Required work:
Quote from the excerpt on ex-mineworkers' payments the section that opens with the words "The Chairperson confirmed" and closes with "to no avail.", copying it without any change.

:: Excerpt to read ::

Ms A Rantsolase (ANC) thanked the department for the compilation of the report in such a short period of time since its establishment. Two issues bothered her. One was the method of payment used and the other was the capacity of the department. On the money banked, the amount paid to bank accounts was small so that a significant portion of it was likely to go to the individual banks as part of bank charges. One could only imagine R2000 being deposited into an account, and a bank immediately charging its 14% fee plus other charges. South African bank charges had long been identified as too high. If a plan could be devised wherein ex-miners were able to withdraw all the money at once without incurring massive bank charges, that would go a long way.

On capacity, the Acting Director General needed to do something to ensure that more staff was sourced to solve the problems facing ex-mine workers. The Provincial Labour Department in the Eastern Cape needed to come on board and assist but there were reports that it was not cooperating.

Mr Sam Morotoba, Acting Director General: Department of Labour, said the submissions by Mr Goqwana were true and his department was aware of the issues raised. There were some very good comments raised about how the challenges from the banking industry could be resolved. Many of those suggestions would be taken into account by the steering committee to see how they could be incorporated moving forward.

The Chairperson confirmed that she too, was aware of the reports that the Eastern Cape Provincial Department of Labour was dragging its feet in addressing matters concerning ex-mineworkers. Luckily, the Eastern Cape representatives were present in the meeting and perhaps they could assist the Committee with information about the alleged reports and what had been done thus far. In addition, the Committee was aware of the challenges raised by Mr Goqwana and had in the past attempted to get answers from the provincial task team but to no avail.

Ms Mbete from the Premier’s Office in the Eastern Cape acknowledged hearing of the reports that the province was not doing enough. She informed the Committee that there had been personnel changes within the provincial task team responsible for ex-mineworkers. The person who initially led the work of the steering committee in the province had since been replaced by Ms Mbete who promised to do everything in her power to ensure that the problems of the past did not occur again.

:::
:: Records ::

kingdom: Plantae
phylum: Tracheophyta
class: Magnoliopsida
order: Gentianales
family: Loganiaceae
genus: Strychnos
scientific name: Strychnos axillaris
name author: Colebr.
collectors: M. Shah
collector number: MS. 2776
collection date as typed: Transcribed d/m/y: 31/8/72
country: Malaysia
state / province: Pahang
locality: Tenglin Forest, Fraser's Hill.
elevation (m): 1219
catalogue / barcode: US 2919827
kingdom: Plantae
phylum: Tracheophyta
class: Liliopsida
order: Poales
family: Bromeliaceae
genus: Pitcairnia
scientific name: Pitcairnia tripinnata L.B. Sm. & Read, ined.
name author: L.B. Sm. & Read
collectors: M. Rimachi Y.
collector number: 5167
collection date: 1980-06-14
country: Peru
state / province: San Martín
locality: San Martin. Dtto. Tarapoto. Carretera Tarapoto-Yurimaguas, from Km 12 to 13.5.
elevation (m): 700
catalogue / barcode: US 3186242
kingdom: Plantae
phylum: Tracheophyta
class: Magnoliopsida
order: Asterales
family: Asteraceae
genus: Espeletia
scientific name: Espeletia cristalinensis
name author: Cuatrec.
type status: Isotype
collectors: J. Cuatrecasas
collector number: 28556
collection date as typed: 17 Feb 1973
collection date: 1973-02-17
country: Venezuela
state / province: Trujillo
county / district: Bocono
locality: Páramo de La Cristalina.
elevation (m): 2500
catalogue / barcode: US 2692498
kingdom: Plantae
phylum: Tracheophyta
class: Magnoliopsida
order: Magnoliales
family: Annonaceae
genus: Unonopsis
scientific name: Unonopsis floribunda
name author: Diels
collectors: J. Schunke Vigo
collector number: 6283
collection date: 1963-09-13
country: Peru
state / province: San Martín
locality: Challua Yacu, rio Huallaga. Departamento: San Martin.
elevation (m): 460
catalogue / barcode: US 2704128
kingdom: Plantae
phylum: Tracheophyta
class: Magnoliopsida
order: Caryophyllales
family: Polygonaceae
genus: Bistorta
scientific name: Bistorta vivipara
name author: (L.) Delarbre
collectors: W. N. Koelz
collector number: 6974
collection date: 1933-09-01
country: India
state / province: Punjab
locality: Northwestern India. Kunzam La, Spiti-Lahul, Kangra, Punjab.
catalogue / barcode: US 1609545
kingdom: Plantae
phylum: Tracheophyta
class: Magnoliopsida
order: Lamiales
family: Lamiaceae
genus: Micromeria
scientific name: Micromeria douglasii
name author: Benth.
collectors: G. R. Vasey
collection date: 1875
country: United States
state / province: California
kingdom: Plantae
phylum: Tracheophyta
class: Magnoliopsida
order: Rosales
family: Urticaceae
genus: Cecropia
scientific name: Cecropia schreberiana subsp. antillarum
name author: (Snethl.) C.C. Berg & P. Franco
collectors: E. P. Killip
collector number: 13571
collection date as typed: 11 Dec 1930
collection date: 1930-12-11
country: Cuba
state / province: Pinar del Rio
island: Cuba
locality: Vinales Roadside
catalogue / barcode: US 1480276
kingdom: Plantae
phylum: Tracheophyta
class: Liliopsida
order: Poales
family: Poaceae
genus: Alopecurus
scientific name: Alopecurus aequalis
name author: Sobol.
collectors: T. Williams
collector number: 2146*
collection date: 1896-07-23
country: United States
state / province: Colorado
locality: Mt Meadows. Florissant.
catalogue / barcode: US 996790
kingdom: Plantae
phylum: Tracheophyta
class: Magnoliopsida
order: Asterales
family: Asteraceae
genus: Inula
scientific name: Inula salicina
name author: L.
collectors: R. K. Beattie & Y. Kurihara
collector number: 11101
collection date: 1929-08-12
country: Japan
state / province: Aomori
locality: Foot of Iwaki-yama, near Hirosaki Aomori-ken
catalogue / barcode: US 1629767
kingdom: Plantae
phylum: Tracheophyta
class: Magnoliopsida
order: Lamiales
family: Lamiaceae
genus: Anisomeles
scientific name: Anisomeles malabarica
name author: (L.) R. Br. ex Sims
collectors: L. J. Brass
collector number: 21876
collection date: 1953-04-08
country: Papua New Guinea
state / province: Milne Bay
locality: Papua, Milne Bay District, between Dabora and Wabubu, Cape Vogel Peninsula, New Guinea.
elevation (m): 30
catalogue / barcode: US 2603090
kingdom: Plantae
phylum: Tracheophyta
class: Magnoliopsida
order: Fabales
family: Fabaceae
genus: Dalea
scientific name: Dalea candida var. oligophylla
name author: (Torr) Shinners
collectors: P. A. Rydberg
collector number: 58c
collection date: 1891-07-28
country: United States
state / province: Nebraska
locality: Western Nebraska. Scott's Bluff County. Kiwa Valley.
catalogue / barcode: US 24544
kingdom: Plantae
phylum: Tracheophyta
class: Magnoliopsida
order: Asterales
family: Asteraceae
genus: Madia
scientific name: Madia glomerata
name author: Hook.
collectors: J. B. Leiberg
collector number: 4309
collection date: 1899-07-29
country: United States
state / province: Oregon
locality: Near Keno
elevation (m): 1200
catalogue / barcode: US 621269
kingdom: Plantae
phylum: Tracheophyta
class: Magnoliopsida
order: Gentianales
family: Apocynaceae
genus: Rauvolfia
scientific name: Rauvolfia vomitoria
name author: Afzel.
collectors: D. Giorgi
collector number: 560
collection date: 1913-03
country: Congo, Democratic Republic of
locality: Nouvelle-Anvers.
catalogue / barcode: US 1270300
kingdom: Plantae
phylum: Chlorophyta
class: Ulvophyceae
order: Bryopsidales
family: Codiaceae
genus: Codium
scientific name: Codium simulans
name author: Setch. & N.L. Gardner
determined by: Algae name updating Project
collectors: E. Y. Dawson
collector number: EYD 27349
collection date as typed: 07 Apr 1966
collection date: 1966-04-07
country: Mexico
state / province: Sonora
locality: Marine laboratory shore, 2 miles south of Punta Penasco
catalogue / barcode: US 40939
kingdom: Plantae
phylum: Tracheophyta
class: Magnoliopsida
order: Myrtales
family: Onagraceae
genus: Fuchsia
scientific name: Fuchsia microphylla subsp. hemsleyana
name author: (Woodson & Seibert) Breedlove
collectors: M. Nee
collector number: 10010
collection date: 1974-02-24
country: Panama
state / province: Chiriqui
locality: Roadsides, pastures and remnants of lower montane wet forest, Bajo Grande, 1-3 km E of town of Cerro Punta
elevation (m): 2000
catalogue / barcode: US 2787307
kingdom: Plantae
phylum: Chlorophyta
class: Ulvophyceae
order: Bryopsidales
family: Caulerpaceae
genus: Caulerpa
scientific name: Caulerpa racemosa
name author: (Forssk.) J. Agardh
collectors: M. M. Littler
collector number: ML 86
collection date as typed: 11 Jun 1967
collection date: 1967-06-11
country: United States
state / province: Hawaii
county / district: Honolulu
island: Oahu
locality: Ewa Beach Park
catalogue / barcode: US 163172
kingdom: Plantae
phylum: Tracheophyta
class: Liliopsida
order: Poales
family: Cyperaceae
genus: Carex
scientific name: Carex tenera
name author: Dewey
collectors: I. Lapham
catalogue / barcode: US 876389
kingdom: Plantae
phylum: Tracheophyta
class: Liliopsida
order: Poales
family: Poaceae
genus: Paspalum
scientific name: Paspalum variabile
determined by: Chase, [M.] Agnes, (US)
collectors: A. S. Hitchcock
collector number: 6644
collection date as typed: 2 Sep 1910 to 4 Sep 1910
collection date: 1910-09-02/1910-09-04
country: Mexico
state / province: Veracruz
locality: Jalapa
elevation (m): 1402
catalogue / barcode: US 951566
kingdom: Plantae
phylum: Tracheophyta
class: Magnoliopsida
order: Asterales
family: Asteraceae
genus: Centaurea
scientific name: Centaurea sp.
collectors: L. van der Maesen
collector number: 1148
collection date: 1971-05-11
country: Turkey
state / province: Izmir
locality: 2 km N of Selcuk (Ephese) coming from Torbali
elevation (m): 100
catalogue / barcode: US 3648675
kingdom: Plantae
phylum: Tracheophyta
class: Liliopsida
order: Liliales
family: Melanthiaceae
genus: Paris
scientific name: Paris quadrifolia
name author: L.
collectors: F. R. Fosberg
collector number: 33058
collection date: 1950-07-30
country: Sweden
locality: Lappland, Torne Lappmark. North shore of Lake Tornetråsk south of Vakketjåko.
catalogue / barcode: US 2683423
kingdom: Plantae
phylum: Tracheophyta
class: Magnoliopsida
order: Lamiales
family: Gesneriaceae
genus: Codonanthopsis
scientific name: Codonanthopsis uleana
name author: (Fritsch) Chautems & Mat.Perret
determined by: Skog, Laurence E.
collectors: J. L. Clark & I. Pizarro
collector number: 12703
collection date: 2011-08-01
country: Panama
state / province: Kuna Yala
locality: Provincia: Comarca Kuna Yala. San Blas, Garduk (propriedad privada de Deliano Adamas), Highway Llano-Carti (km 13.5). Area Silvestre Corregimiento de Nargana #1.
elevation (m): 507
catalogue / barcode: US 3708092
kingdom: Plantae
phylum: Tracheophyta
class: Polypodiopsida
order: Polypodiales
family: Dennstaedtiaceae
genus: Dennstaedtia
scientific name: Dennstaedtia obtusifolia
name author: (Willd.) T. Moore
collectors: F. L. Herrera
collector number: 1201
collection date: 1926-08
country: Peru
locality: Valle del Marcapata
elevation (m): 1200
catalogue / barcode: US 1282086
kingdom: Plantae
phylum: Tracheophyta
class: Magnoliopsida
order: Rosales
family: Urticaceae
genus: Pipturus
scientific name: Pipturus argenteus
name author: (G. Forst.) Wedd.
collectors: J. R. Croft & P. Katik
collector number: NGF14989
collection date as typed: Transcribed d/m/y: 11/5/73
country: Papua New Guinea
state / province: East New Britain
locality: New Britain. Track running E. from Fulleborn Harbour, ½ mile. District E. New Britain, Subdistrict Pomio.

:::

Complete response:
The Chairperson confirmed that she too, was aware of the reports that the Eastern Cape Provincial Department of Labour was dragging its feet in addressing matters concerning ex-mineworkers. Luckily, the Eastern Cape representatives were present in the meeting and perhaps they could assist the Committee with information about the alleged reports and what had been done thus far. In addition, the Committee was aware of the challenges raised by Mr Goqwana and had in the past attempted to get answers from the provincial task team but to no avail.